実測式の欠点とも言える「測定時間」を短縮するために1983年にテルモ社が日本ではじめて開発しました。多くの人の体温上昇データを統計的に処理し、演算式にして、ワキであれば10分後の平衡温がどのくらいになるのかを、高い精度で短時間に表示します。したがって、予測式体温計は、約20秒の短時間で正しい体温を測ることができるようになりました。

[低体温と薬の影響]
非ステロイド系消炎鎮痛剤は場合によっては、解熱しすぎて体温が36度以下になることあります。小児に使うアセトアミノフェンはこの頻度はかなり少ないのですが、新生児や1歳未満では時にみられることがあります。35℃以下の体温になると少し虚脱状態になることもありますが薬の作用が切れたら、低体温は治ります。後遺症というのは特に明記されていません。

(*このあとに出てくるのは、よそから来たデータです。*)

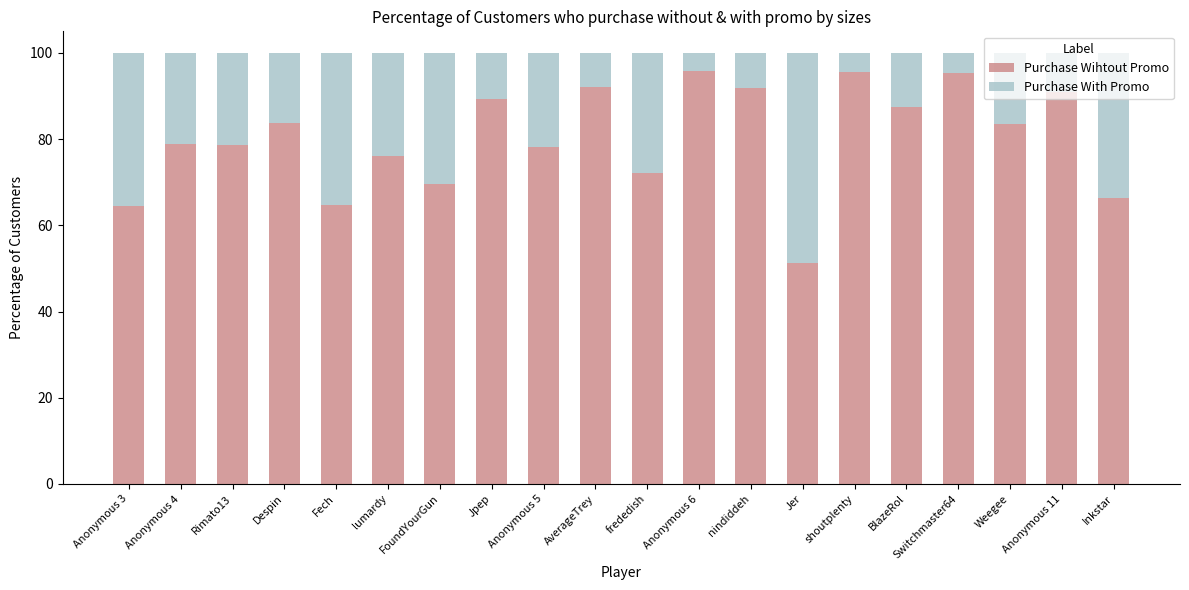

What is the total value across all series at shoutplenty?

100.0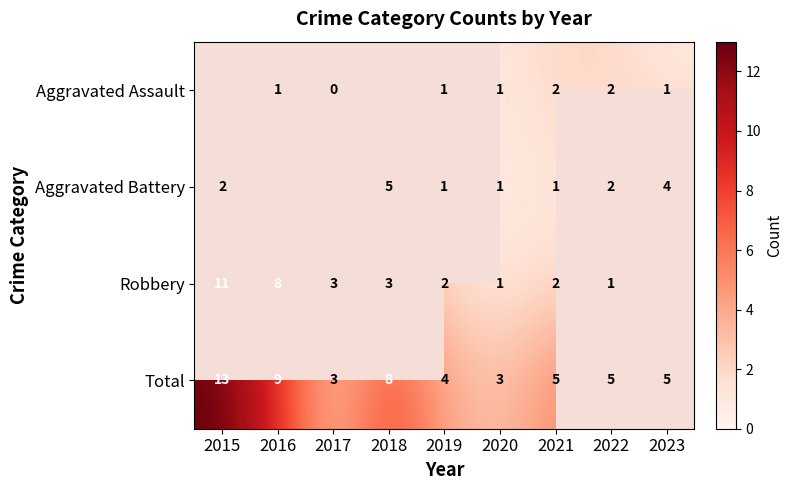

The Aggravated Battery series shows 6.0 at 2023. True or false?

False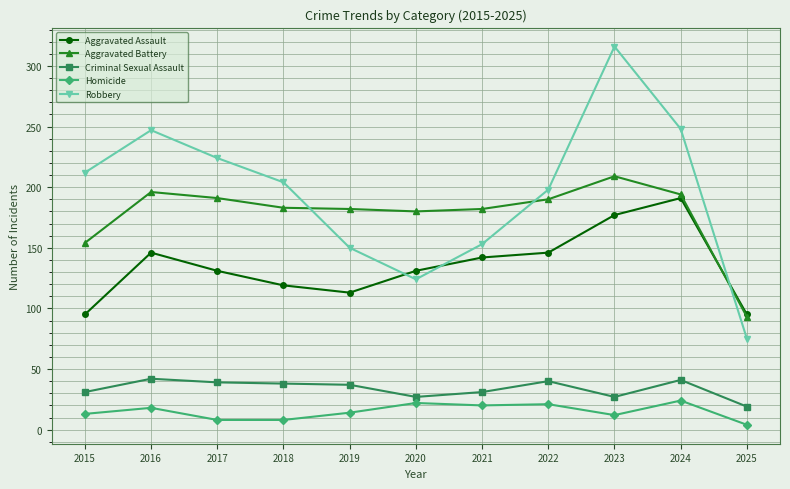

Is it true that Homicide equals 8 at 2017?

True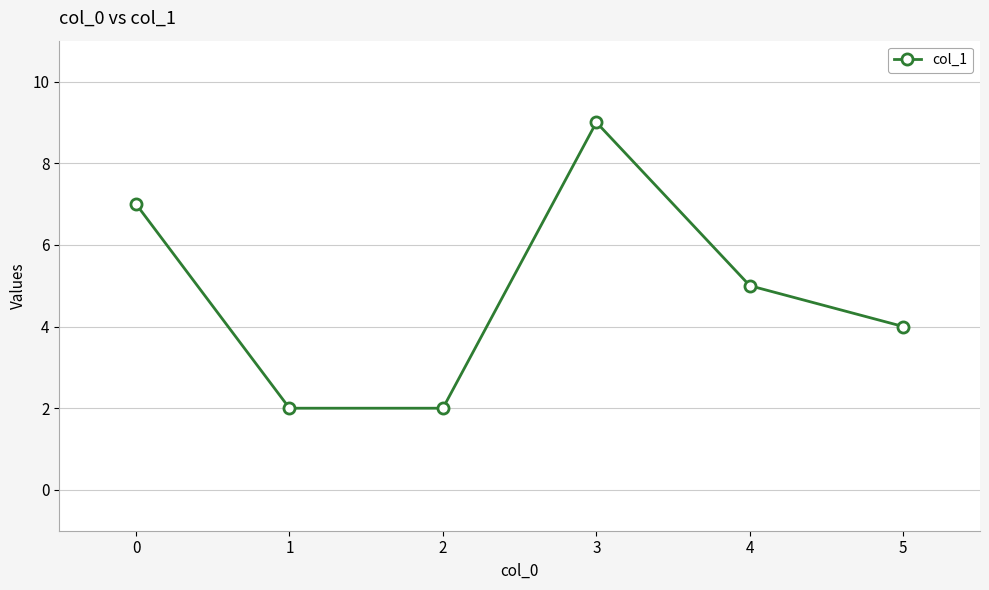

What is the greatest value displayed?

9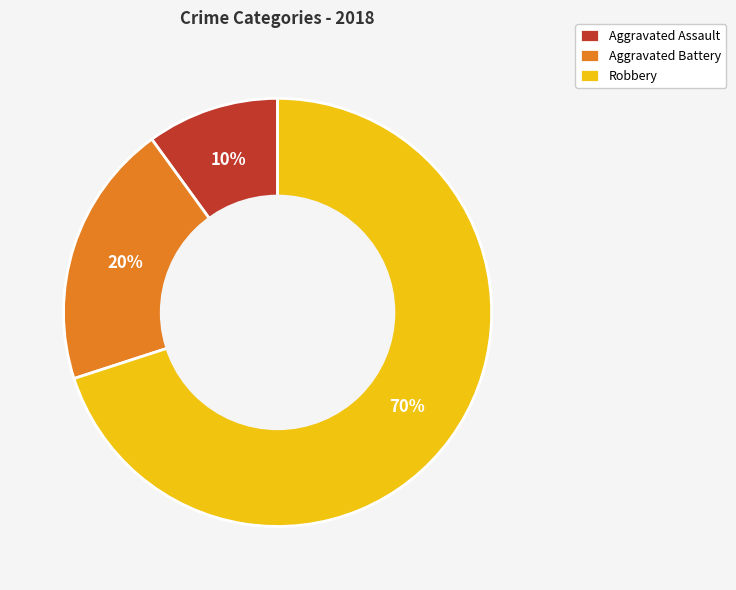

To the nearest percent, what percentage of the pie is Aggravated Battery?

20%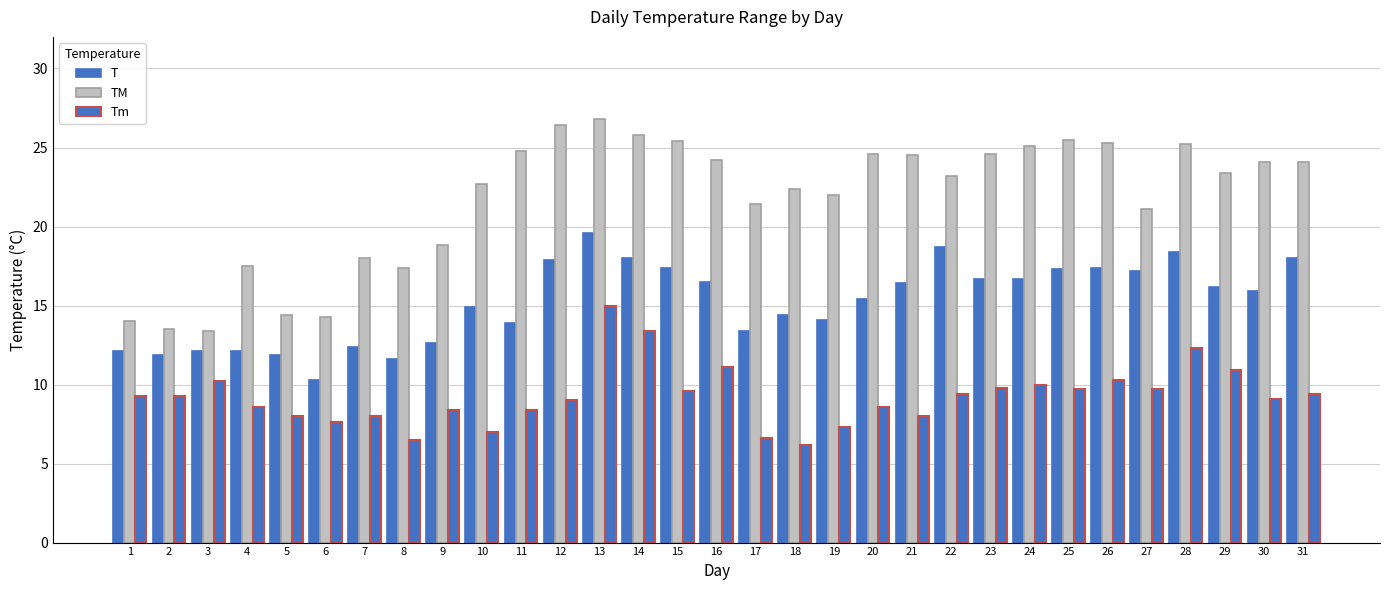

What is the approximate value of T at 27?

17.2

幼少時は体温調節中枢がうまくできてないからだろうとされています。
タミフルにはこういった解熱作用はありません。タミフルの添付文書ではカプセルには記載はありませんでしたが、ドライシロップには低体温の報告は0.8%とありました。

突発性発疹の後、またタミフルの無い時代、インフルエンザ等の高熱の解熱後に異常な低体温になった、という訴えは時々経験しています。
タミフルに関しては2005年に異常行動をおこす、との報告があってから、インフルエンザそのものが原因であったのかどうかはっきりわかりませんが、呼吸中枢を抑制するかも、などと取沙汰されるようになりました。従ってその後はインフルエンザの場合でも、希望されない方にはタミフルを処方しないこともありましたが、2009年新型インフルエンザの出現後は、なし崩しに処方すべき、という方向に変わっています。
今は当院ではインフルエンザには新しい抗インフルエンザ薬であるイナビルを中心に使っています。吸入のできない5歳以下の方の処方のみ、タミフルドライシロップという事になります。上述のように、まだまだ体温調節中枢がうまく発達していない年齢でもあります。ネットで見てみると、低体温になってそのままタミフルを飲み続けていると、低体温→体温中枢の抑制→呼吸中枢の抑制→死に至る…なんていう記載があったりするので、それだけ見ると、それを信じると怖いとしか感じられなくなりますよね…。個人的にはタミフルと異常行動については本当に因果関係があるかどうかは疑問でありますので、異常に怖がる必要はないと思っています。